AI Infrastructure Crunch
Leading AI labs are locking up long‑term compute while real‑world constraints — power, water, zoning and a shortage of ‘AI‑ready’ data centers — are becoming the binding limits on growth. Anthropic has signed multiyear capacity deals, including renting CoreWeave capacity and reported arrangements tied to Google, even as JLL says less than 10% of U.S. data‑centre capacity is AI‑ready and communities are pushing back on large projects over water and power use (bloomberg.com, x.com, datacenterknowledge.com, whsv.com, wpbf.com).
Anthropic just signed a multiyear deal to rent computing capacity from CoreWeave so it can keep building and serving Claude, which tells you the bottleneck in artificial intelligence is no longer just chips but access to whole buildings full of them. CoreWeave is not a chipmaker; it is a cloud company that buys huge clusters of Nvidia processors and leases them out, so Anthropic is effectively reserving factory floor space for artificial intelligence before someone else does. That scramble is happening because an ordinary data center is not automatically fit for artificial intelligence work, which packs far more processors into one room and demands denser power feeds, heavier cooling, and faster networking than older server halls were built for. Jones Lang LaSalle, the real estate firm known as JLL, said this week that less than 10 percent of United States data-center capacity is “AI-ready,” so most existing buildings cannot simply be repurposed for production-scale model training. JLL’s 2026 outlook says global data-center capacity could rise from 103 gigawatts to 200 gigawatts by 2030, with artificial intelligence workloads reaching about half of all capacity, which means the industry is trying to add nearly another entire world-sized fleet in five years. The problem is that a new artificial intelligence data center is constrained by utility hookups, not just money, because the biggest projects can demand hundreds of megawatts of electricity and years of grid upgrades before the first server is switched on. Cooling turns electricity into a water and land fight, which is why local opposition is now shaping artificial intelligence buildouts town by town instead of this being only a Silicon Valley financing story. In Strasburg, Virginia, residents are questioning Project Tallmadge, a proposed data center on an 87-acre site in the industrial park near Interstate 81, with debate focused on water use, power demand, and environmental effects. In Palm Beach County, Florida, officials postponed a vote on the hyperscale project called Project Tango until July 15 after public criticism over electrical demand, water use, and noise. So the race has shifted from “who has the best model” to “who has guaranteed access to power, cooling, permits, and an artificial-intelligence-ready building,” and that is why labs are signing multiyear infrastructure deals before those physical slots disappear.

§ **WORK INSTRUCTION 1**
In the AI infrastructure passage above, until what date did Palm Beach County officials postpone the vote on Project Tango?
§ **WORK INSTRUCTION 2**
Repeat everything in the AI infrastructure passage above from "AI Infrastructure Crunch" down to "datacenterknowledge.com, whsv.com, wpbf.com).".

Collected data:
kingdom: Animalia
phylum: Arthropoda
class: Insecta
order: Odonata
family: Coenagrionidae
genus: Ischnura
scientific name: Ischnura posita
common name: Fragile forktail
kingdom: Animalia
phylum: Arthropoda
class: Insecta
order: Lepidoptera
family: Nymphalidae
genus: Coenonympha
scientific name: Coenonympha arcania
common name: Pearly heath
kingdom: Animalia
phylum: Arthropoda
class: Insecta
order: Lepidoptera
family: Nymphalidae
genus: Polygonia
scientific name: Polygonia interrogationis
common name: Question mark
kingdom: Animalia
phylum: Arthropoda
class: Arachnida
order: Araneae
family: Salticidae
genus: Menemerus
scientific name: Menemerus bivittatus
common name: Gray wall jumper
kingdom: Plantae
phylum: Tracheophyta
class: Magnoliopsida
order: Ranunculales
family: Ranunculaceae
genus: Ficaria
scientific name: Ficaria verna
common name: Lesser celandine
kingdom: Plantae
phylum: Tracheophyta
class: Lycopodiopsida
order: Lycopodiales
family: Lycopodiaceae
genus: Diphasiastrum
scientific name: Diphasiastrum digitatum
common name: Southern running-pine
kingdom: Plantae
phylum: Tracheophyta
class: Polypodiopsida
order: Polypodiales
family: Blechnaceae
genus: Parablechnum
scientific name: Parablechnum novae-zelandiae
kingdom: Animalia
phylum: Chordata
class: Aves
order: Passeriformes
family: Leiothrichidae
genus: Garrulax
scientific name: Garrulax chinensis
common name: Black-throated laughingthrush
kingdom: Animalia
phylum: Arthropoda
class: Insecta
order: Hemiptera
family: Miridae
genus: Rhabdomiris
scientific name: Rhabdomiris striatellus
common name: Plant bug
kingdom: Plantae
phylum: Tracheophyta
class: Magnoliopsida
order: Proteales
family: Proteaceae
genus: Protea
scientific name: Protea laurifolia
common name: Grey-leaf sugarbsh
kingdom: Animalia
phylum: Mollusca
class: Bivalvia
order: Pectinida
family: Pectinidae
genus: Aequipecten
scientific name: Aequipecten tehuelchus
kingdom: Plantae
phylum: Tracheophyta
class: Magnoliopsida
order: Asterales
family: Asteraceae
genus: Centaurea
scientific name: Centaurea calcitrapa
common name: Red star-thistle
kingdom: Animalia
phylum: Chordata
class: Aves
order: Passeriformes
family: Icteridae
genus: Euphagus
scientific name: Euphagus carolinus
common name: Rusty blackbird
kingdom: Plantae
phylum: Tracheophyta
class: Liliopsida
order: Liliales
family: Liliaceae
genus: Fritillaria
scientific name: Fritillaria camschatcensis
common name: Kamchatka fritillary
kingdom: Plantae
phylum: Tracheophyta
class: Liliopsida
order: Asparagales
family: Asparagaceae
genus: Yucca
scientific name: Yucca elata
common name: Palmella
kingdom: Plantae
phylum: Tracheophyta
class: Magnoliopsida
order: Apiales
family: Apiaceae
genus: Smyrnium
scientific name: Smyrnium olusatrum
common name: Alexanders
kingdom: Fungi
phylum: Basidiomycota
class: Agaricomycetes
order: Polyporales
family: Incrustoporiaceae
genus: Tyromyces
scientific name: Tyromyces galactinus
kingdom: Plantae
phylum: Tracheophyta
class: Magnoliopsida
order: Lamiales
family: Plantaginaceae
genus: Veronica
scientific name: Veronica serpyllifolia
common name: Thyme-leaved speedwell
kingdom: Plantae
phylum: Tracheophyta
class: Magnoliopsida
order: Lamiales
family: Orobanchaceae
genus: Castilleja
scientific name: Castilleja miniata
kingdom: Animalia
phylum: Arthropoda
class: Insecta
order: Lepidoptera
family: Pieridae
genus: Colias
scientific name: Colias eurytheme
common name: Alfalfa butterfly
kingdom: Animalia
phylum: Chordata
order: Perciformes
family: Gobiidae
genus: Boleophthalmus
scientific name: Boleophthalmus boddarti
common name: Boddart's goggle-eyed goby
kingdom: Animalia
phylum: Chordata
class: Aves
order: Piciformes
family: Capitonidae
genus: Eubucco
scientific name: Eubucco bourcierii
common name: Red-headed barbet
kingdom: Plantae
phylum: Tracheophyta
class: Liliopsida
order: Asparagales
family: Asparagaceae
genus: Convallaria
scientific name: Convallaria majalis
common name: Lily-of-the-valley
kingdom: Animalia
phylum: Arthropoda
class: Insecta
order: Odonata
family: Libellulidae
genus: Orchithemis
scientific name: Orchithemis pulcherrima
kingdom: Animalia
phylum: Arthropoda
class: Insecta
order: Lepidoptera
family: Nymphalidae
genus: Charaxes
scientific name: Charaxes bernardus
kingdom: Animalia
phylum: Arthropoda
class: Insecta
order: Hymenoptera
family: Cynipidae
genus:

§ **TASK RESULT 1**
July 15

§ **TASK RESULT 2**
AI Infrastructure Crunch
Leading AI labs are locking up long‑term compute while real‑world constraints — power, water, zoning and a shortage of ‘AI‑ready’ data centers — are becoming the binding limits on growth. Anthropic has signed multiyear capacity deals, including renting CoreWeave capacity and reported arrangements tied to Google, even as JLL says less than 10% of U.S. data‑centre capacity is AI‑ready and communities are pushing back on large projects over water and power use (bloomberg.com, x.com, datacenterknowledge.com, whsv.com, wpbf.com).